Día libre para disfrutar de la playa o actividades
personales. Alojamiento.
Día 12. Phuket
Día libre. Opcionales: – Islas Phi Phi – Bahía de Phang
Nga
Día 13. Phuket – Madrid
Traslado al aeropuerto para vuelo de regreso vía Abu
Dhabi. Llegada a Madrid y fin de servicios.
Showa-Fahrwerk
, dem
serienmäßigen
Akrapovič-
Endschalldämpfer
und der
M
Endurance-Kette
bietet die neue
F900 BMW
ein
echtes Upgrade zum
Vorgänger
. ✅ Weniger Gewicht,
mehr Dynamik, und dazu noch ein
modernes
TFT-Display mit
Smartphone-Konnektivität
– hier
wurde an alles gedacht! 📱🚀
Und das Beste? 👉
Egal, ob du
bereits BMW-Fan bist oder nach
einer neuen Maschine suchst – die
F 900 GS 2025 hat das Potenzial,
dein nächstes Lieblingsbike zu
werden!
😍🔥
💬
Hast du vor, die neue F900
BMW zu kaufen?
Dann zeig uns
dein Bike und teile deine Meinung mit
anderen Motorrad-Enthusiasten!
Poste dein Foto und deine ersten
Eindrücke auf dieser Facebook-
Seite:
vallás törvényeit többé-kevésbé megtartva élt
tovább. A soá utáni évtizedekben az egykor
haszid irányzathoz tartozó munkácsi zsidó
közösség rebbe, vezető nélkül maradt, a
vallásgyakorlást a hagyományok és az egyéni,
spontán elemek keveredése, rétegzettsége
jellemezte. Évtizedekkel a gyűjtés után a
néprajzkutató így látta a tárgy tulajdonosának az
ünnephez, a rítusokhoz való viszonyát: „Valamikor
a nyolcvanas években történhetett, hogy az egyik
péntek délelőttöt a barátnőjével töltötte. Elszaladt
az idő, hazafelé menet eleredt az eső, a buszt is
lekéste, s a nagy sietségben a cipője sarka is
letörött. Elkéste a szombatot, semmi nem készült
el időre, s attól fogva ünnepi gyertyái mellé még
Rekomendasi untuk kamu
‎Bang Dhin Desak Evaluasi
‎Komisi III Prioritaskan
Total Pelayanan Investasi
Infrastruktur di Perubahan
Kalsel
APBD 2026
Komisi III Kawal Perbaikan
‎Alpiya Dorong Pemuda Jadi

## Exercise requirements
Every line from the one holding "Día libre. Opcionales: –" through the last line of the listing above should be set down exactly, and nothing more.

## Response
Día libre. Opcionales: – Islas Phi Phi – Bahía de Phang
Nga
Día 13. Phuket – Madrid
Traslado al aeropuerto para vuelo de regreso vía Abu
Dhabi. Llegada a Madrid y fin de servicios.
Showa-Fahrwerk
, dem
serienmäßigen
Akrapovič-
Endschalldämpfer
und der
M
Endurance-Kette
bietet die neue
F900 BMW
ein
echtes Upgrade zum
Vorgänger
. ✅ Weniger Gewicht,
mehr Dynamik, und dazu noch ein
modernes
TFT-Display mit
Smartphone-Konnektivität
– hier
wurde an alles gedacht! 📱🚀
Und das Beste? 👉
Egal, ob du
bereits BMW-Fan bist oder nach
einer neuen Maschine suchst – die
F 900 GS 2025 hat das Potenzial,
dein nächstes Lieblingsbike zu
werden!
😍🔥
💬
Hast du vor, die neue F900
BMW zu kaufen?
Dann zeig uns
dein Bike und teile deine Meinung mit
anderen Motorrad-Enthusiasten!
Poste dein Foto und deine ersten
Eindrücke auf dieser Facebook-
Seite:
vallás törvényeit többé-kevésbé megtartva élt
tovább. A soá utáni évtizedekben az egykor
haszid irányzathoz tartozó munkácsi zsidó
közösség rebbe, vezető nélkül maradt, a
vallásgyakorlást a hagyományok és az egyéni,
spontán elemek keveredése, rétegzettsége
jellemezte. Évtizedekkel a gyűjtés után a
néprajzkutató így látta a tárgy tulajdonosának az
ünnephez, a rítusokhoz való viszonyát: „Valamikor
a nyolcvanas években történhetett, hogy az egyik
péntek délelőttöt a barátnőjével töltötte. Elszaladt
az idő, hazafelé menet eleredt az eső, a buszt is
lekéste, s a nagy sietségben a cipője sarka is
letörött. Elkéste a szombatot, semmi nem készült
el időre, s attól fogva ünnepi gyertyái mellé még
Rekomendasi untuk kamu
‎Bang Dhin Desak Evaluasi
‎Komisi III Prioritaskan
Total Pelayanan Investasi
Infrastruktur di Perubahan
Kalsel
APBD 2026
Komisi III Kawal Perbaikan
‎Alpiya Dorong Pemuda Jadi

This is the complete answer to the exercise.